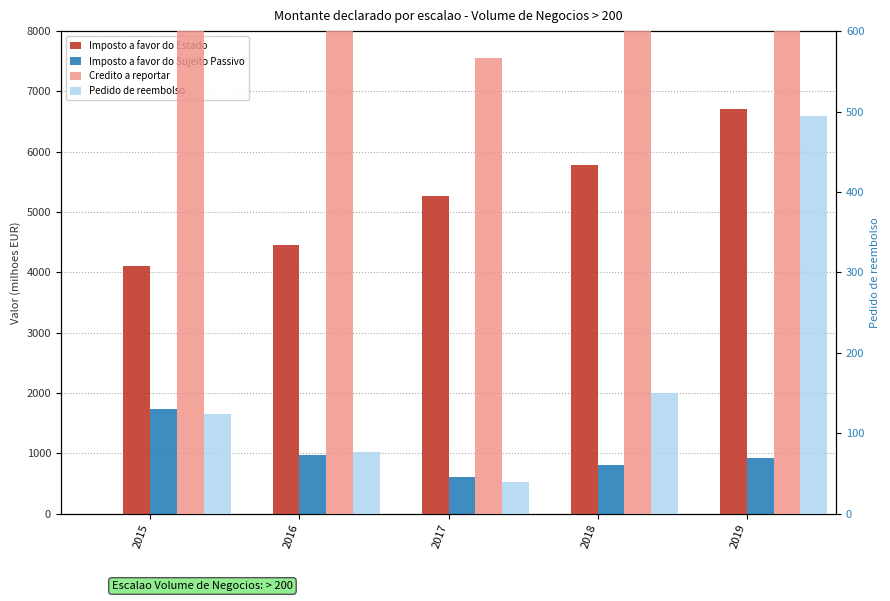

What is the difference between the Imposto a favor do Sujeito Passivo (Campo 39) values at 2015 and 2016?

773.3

━━━━━━━━━━

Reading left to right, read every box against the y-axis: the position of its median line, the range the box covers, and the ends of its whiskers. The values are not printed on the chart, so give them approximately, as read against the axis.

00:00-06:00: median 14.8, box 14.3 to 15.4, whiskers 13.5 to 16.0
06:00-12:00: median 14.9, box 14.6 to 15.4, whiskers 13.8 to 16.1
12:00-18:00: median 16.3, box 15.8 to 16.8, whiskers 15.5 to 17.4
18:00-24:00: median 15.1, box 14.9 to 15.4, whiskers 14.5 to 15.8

━━━━━━━━━━

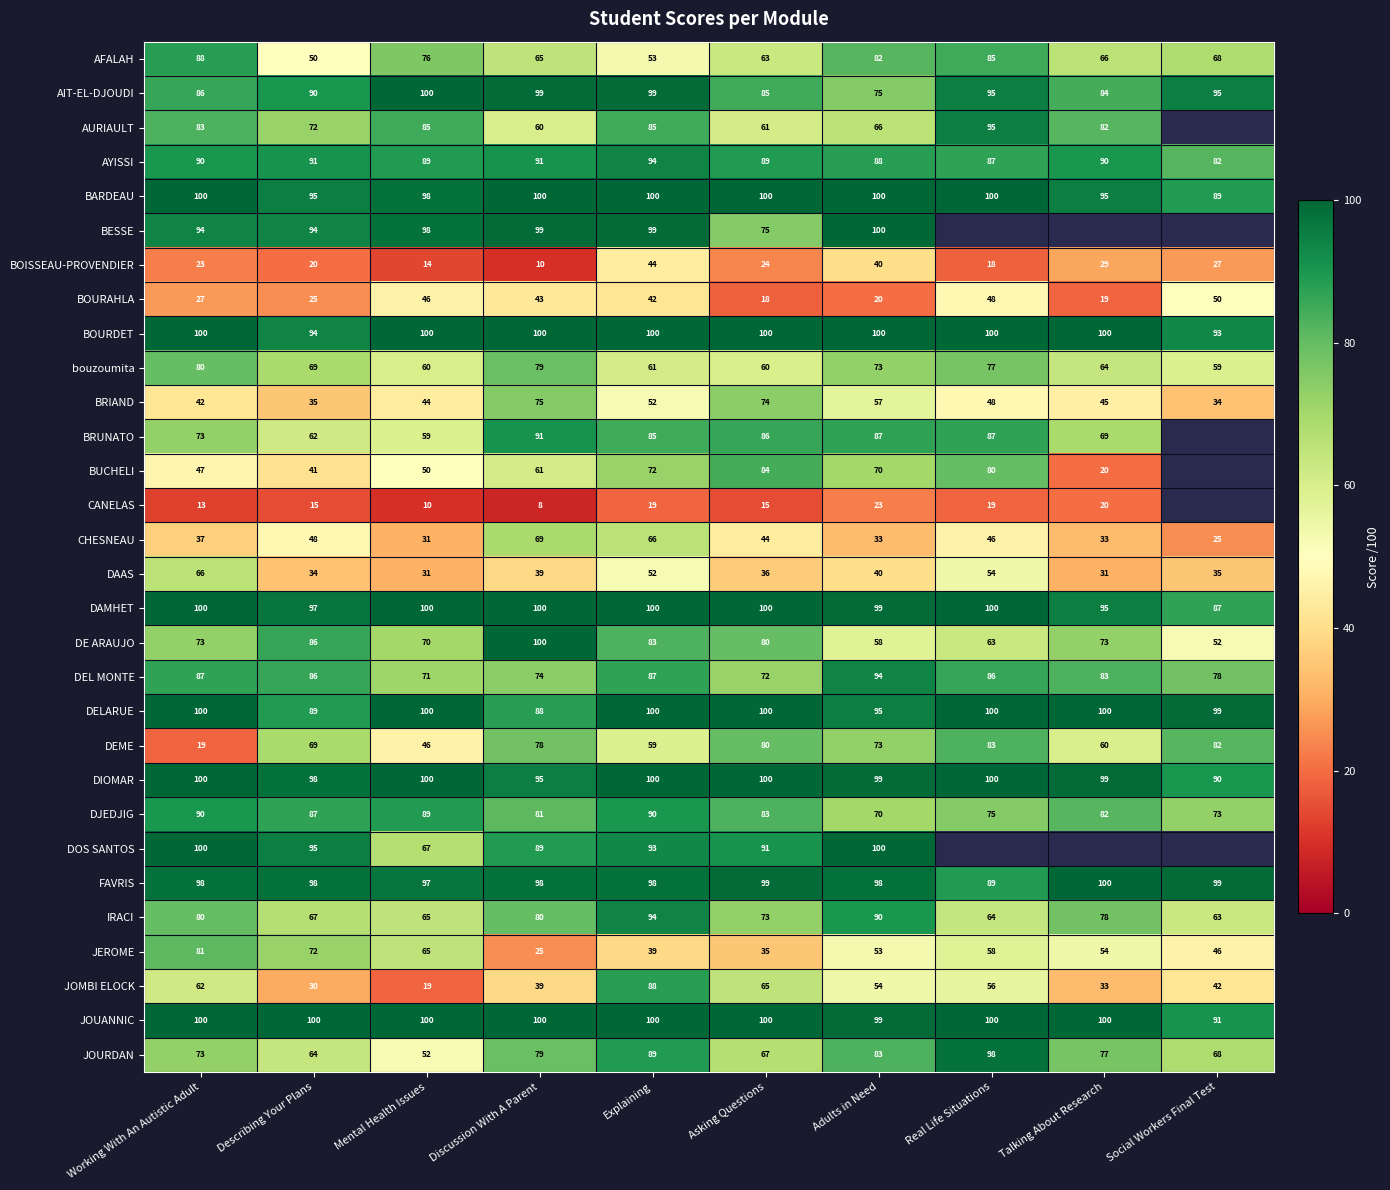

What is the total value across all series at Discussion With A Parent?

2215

━━━━━━━━━━

__PROMPT__. Turn everything in the listing from the line containing "00:00-06:00: median 14.8, box" down to the line containing "18:00-24:00: median 15.1, box", both included, into a JSON list of strings with one string per line and no blank lines.

__SOLUTION FOR THIS TASK__.
[
  "00:00-06:00: median 14.8, box 14.3 to 15.4, whiskers 13.5 to 16.0",
  "06:00-12:00: median 14.9, box 14.6 to 15.4, whiskers 13.8 to 16.1",
  "12:00-18:00: median 16.3, box 15.8 to 16.8, whiskers 15.5 to 17.4",
  "18:00-24:00: median 15.1, box 14.9 to 15.4, whiskers 14.5 to 15.8"
]